Although it is difficult to understand the temperatures of each part in a real machine, the temperatures of each of these parts can be obtained with ease through simulations, and changes to characteristics due to increases in temperature can also be taken into account. As methods of analysis that account for the increases in temperature for each part, there exists the method of coupled analysis between magnetic field analysis and thermal analysis, as well as the method of running magnetic field analysis that uses thermal equivalent circuits. Detailed evaluations that obtain temperature distribution are possible for coupled analysis. While the evaluation of temperature distribution is not possible when using thermal equivalent circuits, magnetic field analysis that accounts for temperature increases can be performed at high speeds with ease.
In this example, magnetic field analysis is run using a thermal equivalent circuit, and changes in average torque due to magnet demagnetization are checked.

Thermal Equivalent Circuit

Fig. 1. Thermal Equivalent Circuit
The thermal equivalent circuit is displayed in Fig. 1.
Loss is expressed by heat source components. Heat sources are copper loss and the eddy current loss of magnets.
Coil temperature calculated with the thermal equivalent circuit is fed back into Coil Component. Coil component retain temperature dependency in resistance values, and copper loss values are updated. The feedback of coil temperature and updates to copper loss are repeated, and part temperatures during thermal equilibrium are obtained.
Magnets demagnetize due to heat generation from eddy current loss, in addition to heat transmitted from the coils through parts and air gaps.
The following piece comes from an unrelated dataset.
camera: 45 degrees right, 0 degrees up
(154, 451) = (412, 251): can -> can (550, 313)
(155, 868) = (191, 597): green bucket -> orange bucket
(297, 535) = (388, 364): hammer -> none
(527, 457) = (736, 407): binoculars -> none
Part Temperature, Copper Loss

The thermal equivalent circuit during thermal equilibrium and the heat flow vectors of each component are shown in Fig. 2.
The coil temperature, magnet temperature, external case temperature, and copper loss during initial temperature and during thermal equilibrium are shown in Table 1.
From Fig. 2 it is understood that heat is transferred from the magnet to the external case via the rotor core and the shaft, then dissipated to the ambient air. The magnet and heat dissipation path temperatures are as per Table 1; the ambient air is 20 deg C, the external case temperature is 134.5 deg C, and the magnet temperature is 136.1 deg C. Because the difference in temperature between the external case and the magnet is small, it can therefore be determined that the cause of the rise in temperature for the magnet is mainly the small heat dissipation that occurs from the external case to the ambient air.
It is understood from Table 1 that copper loss also increases in accordance with the rise in coil temperature. In this analysis there are no changes in current due to temperature because drive occurs with a specified current. Specifically, the temperature increases the coil electric resistance and copper loss.

Fig. 2. Thermal Equivalent Circuit During Thermal Equilibrium
Table 1. Temperature History

Average Torque

Fig. 3. Average Torque
The average torque of initial temperatures and thermal equilibrium is shown in Fig. 3.
It is understood that average torque decreases during thermal equilibrium. As mentioned previously, there are no changes in current due to temperature. It can therefore be determined that the decrease in average torque is due to the thermal demagnetization of the magnets.